_LISTED RECORDS_
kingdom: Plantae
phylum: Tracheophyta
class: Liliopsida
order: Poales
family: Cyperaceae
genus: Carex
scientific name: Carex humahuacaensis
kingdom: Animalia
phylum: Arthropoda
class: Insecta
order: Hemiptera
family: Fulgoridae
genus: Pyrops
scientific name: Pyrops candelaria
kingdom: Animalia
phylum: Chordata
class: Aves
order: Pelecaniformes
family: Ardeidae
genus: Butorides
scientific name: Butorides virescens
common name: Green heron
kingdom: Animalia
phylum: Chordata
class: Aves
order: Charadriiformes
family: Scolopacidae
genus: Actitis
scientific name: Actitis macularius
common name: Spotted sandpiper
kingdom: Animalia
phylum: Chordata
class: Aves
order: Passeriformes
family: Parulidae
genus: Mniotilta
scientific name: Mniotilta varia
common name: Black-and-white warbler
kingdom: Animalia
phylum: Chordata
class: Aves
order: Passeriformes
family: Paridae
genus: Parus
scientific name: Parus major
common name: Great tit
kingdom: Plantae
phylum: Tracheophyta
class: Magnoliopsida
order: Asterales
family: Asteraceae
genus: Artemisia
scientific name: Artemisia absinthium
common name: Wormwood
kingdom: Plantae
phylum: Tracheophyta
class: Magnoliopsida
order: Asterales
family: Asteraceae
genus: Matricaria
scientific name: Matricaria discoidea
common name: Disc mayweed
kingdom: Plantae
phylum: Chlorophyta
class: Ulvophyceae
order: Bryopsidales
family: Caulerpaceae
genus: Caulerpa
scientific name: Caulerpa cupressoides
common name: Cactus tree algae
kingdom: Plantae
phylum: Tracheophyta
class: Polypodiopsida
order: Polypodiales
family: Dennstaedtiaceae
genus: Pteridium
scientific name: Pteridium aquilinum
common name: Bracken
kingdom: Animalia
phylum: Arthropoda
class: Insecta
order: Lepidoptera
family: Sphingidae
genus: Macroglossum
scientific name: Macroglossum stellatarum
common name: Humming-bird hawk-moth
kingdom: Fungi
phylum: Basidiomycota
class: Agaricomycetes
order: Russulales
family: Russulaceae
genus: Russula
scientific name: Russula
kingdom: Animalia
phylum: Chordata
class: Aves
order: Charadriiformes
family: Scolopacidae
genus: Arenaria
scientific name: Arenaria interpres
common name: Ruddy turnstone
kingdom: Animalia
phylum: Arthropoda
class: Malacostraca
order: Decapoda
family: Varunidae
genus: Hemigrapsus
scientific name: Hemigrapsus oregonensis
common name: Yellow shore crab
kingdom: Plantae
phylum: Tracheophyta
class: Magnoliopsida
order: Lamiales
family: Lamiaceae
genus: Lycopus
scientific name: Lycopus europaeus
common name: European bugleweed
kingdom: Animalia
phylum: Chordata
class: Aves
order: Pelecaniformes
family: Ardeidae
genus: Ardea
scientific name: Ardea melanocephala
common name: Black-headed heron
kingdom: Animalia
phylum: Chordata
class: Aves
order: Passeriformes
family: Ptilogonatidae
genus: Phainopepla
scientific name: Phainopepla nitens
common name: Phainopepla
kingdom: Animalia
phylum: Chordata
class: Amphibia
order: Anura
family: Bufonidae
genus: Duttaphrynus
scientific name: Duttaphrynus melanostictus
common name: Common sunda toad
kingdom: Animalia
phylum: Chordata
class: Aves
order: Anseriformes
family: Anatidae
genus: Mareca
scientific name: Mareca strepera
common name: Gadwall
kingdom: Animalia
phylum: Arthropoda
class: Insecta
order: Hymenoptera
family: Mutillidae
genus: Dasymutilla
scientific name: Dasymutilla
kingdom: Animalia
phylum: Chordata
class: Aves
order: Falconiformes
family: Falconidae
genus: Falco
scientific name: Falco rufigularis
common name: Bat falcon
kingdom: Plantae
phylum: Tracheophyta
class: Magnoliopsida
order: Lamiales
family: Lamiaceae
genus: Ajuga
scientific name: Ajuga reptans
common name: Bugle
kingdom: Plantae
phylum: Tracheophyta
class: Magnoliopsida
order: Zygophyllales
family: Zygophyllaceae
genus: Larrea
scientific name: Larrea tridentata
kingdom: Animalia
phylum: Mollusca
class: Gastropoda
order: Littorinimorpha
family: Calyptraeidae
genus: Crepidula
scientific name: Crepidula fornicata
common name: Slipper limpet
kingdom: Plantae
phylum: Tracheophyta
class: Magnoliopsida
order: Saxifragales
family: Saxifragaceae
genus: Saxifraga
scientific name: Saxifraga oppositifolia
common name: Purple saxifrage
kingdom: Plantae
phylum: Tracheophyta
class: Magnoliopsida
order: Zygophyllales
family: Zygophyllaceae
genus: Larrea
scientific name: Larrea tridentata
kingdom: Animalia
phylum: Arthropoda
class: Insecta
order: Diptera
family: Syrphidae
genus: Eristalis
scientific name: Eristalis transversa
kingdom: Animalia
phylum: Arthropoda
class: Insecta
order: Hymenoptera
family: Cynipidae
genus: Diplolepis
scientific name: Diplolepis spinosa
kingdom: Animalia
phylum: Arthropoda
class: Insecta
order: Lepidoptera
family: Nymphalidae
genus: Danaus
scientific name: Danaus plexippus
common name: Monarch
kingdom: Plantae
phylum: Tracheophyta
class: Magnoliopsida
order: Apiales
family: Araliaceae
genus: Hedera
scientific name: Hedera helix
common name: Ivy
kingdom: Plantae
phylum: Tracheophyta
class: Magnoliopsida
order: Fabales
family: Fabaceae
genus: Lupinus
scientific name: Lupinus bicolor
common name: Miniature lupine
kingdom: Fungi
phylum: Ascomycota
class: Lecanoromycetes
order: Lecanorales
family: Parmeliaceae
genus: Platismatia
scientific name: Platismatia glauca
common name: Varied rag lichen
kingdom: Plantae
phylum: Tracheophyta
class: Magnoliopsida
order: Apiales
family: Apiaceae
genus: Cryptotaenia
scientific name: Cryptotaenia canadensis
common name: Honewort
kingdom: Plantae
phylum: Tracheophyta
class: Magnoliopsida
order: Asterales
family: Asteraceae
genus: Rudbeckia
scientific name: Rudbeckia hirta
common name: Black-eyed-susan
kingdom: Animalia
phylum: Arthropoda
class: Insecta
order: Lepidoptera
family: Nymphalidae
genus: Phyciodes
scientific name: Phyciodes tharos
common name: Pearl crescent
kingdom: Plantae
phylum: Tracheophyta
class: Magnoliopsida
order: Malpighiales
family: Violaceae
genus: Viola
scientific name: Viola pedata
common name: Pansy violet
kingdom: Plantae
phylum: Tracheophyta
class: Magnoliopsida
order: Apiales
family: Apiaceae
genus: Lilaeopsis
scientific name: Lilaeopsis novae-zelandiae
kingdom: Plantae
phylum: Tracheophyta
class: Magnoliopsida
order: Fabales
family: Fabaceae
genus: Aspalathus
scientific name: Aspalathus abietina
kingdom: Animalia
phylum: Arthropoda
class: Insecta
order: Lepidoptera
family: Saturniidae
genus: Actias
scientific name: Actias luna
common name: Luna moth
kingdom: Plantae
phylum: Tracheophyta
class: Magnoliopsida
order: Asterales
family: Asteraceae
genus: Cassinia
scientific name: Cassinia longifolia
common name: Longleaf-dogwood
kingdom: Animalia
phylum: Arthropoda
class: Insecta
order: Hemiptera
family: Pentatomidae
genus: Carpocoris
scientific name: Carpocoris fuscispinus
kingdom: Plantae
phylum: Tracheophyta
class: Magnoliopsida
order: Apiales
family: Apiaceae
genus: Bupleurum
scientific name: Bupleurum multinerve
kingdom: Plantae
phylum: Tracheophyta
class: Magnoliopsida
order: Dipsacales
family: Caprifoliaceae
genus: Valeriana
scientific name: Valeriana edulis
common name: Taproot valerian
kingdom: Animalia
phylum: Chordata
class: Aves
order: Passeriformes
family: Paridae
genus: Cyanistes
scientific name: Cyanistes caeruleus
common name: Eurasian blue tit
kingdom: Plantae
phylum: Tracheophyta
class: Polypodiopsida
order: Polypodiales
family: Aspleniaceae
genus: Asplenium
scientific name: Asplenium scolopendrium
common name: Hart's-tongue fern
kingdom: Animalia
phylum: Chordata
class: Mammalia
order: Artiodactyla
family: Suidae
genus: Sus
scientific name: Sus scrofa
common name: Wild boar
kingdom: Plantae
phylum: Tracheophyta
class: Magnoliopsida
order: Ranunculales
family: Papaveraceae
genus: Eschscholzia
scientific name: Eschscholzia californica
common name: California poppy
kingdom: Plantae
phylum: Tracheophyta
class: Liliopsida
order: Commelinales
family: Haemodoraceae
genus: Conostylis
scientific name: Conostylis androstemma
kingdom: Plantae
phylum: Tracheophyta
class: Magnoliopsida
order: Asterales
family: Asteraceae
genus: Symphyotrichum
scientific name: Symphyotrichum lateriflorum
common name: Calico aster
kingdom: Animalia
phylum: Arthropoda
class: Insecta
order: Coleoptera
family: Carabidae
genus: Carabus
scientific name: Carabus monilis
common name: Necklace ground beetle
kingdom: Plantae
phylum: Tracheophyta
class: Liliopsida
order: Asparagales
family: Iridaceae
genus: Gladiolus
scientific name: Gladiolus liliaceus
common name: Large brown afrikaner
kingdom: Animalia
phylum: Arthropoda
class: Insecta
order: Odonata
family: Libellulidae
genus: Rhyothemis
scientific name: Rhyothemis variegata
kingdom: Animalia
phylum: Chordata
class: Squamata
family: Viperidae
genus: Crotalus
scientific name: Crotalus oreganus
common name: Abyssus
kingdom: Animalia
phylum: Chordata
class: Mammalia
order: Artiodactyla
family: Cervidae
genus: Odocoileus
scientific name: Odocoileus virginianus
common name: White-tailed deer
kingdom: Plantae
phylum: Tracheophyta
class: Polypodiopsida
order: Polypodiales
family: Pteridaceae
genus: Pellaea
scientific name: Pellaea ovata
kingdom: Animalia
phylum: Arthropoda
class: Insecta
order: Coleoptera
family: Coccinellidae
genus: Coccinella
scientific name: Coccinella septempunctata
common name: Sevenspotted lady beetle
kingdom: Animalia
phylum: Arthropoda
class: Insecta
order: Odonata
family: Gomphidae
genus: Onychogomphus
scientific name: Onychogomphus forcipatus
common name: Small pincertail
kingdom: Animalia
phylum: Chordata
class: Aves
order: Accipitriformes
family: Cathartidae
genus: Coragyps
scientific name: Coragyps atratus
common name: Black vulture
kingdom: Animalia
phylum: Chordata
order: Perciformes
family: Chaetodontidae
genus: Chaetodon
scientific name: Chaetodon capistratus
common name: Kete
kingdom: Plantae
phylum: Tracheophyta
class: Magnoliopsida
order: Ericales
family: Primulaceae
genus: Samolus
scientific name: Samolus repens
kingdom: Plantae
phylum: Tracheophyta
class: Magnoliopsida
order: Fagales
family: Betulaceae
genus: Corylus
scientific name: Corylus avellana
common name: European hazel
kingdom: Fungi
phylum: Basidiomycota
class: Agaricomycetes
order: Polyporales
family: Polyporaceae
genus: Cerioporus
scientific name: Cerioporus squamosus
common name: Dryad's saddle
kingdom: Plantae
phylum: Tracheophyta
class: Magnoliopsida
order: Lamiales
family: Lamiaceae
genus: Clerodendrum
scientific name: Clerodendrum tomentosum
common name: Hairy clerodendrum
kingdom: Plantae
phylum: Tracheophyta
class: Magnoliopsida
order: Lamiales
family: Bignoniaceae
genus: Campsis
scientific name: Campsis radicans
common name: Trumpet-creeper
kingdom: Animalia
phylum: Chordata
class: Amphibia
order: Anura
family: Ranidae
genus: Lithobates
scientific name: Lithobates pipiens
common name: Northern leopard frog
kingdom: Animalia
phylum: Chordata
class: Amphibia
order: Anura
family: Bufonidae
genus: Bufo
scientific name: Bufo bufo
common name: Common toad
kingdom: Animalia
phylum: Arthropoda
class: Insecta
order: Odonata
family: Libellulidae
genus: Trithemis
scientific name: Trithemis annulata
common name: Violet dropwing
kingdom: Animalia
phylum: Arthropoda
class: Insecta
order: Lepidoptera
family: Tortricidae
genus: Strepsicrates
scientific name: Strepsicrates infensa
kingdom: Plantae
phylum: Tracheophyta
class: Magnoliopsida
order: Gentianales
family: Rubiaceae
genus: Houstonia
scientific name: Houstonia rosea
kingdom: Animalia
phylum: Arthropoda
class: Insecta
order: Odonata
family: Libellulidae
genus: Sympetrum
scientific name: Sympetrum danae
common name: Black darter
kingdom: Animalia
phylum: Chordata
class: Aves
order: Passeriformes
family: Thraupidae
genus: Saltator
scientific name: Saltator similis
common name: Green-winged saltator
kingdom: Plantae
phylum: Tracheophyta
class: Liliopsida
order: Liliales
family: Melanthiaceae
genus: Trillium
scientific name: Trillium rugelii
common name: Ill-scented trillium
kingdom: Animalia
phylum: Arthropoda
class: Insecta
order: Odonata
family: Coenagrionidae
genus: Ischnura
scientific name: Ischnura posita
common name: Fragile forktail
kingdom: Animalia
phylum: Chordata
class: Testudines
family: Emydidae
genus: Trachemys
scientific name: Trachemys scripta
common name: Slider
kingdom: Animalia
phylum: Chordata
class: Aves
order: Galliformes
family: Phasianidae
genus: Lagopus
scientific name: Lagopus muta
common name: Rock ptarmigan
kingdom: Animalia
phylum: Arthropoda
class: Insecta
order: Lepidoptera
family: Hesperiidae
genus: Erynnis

_DIRECTIONS FOR THIS TASK_
Reproduce the part that opens with the line containing "genus: Samolus" and closes with the line containing "scientific name: Ischnura posita", substituting "vernacular name" for every "common name" and leaving everything else unchanged. Give only those lines.

_EXERCISE SOLUTION_
genus: Samolus
scientific name: Samolus repens
kingdom: Plantae
phylum: Tracheophyta
class: Magnoliopsida
order: Fagales
family: Betulaceae
genus: Corylus
scientific name: Corylus avellana
vernacular name: European hazel
kingdom: Fungi
phylum: Basidiomycota
class: Agaricomycetes
order: Polyporales
family: Polyporaceae
genus: Cerioporus
scientific name: Cerioporus squamosus
vernacular name: Dryad's saddle
kingdom: Plantae
phylum: Tracheophyta
class: Magnoliopsida
order: Lamiales
family: Lamiaceae
genus: Clerodendrum
scientific name: Clerodendrum tomentosum
vernacular name: Hairy clerodendrum
kingdom: Plantae
phylum: Tracheophyta
class: Magnoliopsida
order: Lamiales
family: Bignoniaceae
genus: Campsis
scientific name: Campsis radicans
vernacular name: Trumpet-creeper
kingdom: Animalia
phylum: Chordata
class: Amphibia
order: Anura
family: Ranidae
genus: Lithobates
scientific name: Lithobates pipiens
vernacular name: Northern leopard frog
kingdom: Animalia
phylum: Chordata
class: Amphibia
order: Anura
family: Bufonidae
genus: Bufo
scientific name: Bufo bufo
vernacular name: Common toad
kingdom: Animalia
phylum: Arthropoda
class: Insecta
order: Odonata
family: Libellulidae
genus: Trithemis
scientific name: Trithemis annulata
vernacular name: Violet dropwing
kingdom: Animalia
phylum: Arthropoda
class: Insecta
order: Lepidoptera
family: Tortricidae
genus: Strepsicrates
scientific name: Strepsicrates infensa
kingdom: Plantae
phylum: Tracheophyta
class: Magnoliopsida
order: Gentianales
family: Rubiaceae
genus: Houstonia
scientific name: Houstonia rosea
kingdom: Animalia
phylum: Arthropoda
class: Insecta
order: Odonata
family: Libellulidae
genus: Sympetrum
scientific name: Sympetrum danae
vernacular name: Black darter
kingdom: Animalia
phylum: Chordata
class: Aves
order: Passeriformes
family: Thraupidae
genus: Saltator
scientific name: Saltator similis
vernacular name: Green-winged saltator
kingdom: Plantae
phylum: Tracheophyta
class: Liliopsida
order: Liliales
family: Melanthiaceae
genus: Trillium
scientific name: Trillium rugelii
vernacular name: Ill-scented trillium
kingdom: Animalia
phylum: Arthropoda
class: Insecta
order: Odonata
family: Coenagrionidae
genus: Ischnura
scientific name: Ischnura posita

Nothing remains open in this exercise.